Since I am from a metric country, I have to translate:
• 31mph = 13.86m/s
• 3inches = 0.0762m
• ∴ a = 5042m/s2
• g ≈ 9.81m/s2, so approximately 514Gs

6. Apr 23, 2016

### Zarich12

Thanks! One more question. If the that same rocket were made of cardboard and balsa wood fins, would it be worth getting back or would it be totaly destroyed.

7. Apr 23, 2016

### Svein

My calculations were for a solid (a steel ball, a rock or something similar). Cardboard would deform and probably be destroyed, but thereby creating a longer retardation distance for objects inside, thereby sort of protecting them.

8. Apr 23, 2016

### Zarich12

Ok. Thanks!

9. Apr 23, 2016

### jbriggs444

Try $a=\frac{v^2}{2s}$ instead.

If you do not want to Google SUVAT, you can arrive at it in a couple of ways. One way is with the work energy theorem.

$Fs=\frac{1}{2}mv^2$

Substitute for $F$ using $F=ma$

$mas=\frac{1}{2}mv^2$

Divide by m and s giving the expected result:

$a=\frac{v^2}{2s}$

Another way is to compute the average velocity during the acceleration as half of the impact velocity.

$v_{avg}=\frac{v}{2}$

Impact duration is distance divided by the average velocity

$t=\frac{s}{\frac{v}{2}} = \frac{2s}{v}$

Acceleration is impact velocity divided by duration giving the expected result:

$a=\frac{v}{\frac{2s}{v}} = \frac{v^2}{2s}$

10. Apr 24, 2016

### Barbarian_Geek

I got half the Gs of Svein using 0.005498 seconds to decelerate from 13.86 meters/second to zero in 0.0762 meters. Using the basic formula: acceleration = velocity ÷ time, I got 2521 meters/second2, or 257Gs.

11. Apr 24, 2016

### jbriggs444

That figure of 0.005498 results from dividing 0.0762 meters by 13.86 meters/second. $t=\frac{s}{v}$. But that assumes that the average velocity during the deceleration is equal to the initial impact velocity. That assumption is obviously wrong. A more reasonable assumption is constant deceleration, in which case the relevant velocity is the average of the initial impact velocity and the final velocity (rest). That is 6.93 meters per second (half of 13.86 m/s).

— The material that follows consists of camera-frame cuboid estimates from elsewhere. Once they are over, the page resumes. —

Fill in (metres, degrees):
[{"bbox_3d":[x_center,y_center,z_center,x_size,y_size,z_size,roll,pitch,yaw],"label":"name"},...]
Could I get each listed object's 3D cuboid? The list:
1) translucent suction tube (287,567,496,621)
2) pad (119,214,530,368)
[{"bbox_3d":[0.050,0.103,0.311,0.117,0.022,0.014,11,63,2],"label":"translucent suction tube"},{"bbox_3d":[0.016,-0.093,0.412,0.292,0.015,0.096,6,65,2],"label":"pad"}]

That's the second derivation in #9 above.

You get half the G's of Svein because Svein's result was off by a factor of four. Your result is only off by a factor of two.

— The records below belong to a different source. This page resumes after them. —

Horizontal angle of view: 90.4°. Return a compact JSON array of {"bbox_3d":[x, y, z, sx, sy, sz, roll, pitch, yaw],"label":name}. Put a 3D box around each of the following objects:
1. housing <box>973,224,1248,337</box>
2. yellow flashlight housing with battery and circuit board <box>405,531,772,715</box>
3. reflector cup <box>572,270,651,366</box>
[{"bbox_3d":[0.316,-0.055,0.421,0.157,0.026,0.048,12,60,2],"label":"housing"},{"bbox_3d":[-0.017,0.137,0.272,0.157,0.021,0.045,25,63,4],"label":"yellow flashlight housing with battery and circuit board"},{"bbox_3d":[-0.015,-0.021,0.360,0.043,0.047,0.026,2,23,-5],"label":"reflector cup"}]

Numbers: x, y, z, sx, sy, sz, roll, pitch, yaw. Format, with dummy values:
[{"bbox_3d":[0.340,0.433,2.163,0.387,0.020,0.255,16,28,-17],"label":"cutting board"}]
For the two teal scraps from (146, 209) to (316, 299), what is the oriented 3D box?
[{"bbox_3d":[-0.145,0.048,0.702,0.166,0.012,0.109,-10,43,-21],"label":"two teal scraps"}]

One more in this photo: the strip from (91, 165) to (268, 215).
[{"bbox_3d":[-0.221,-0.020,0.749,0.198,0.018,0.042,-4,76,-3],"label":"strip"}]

Almost forgot... Welcome to Physics Forums. Good to meet you!

12. Apr 24, 2016

### Zarich12

Thanks to all and good to meet you too.

13. Apr 24, 2016

### Biker

Weird result.

I have used the same ways that Jbriggs444 used. It is different than Svein's answer.

So for the sake of not duplicated the same thing just use the final equation that Jbriggs444 showed.

a = v^2 / 2s Where v is the impact velocity and s is the distance
a = 13.85^2 / (2 * 0.0762) = 1258.6

Dividing it by g which is 9.8 m/s^2 gives you 128.4g

14. Apr 24, 2016

### Zarich12

Either way, that's a lot of Gs.

15. Apr 24, 2016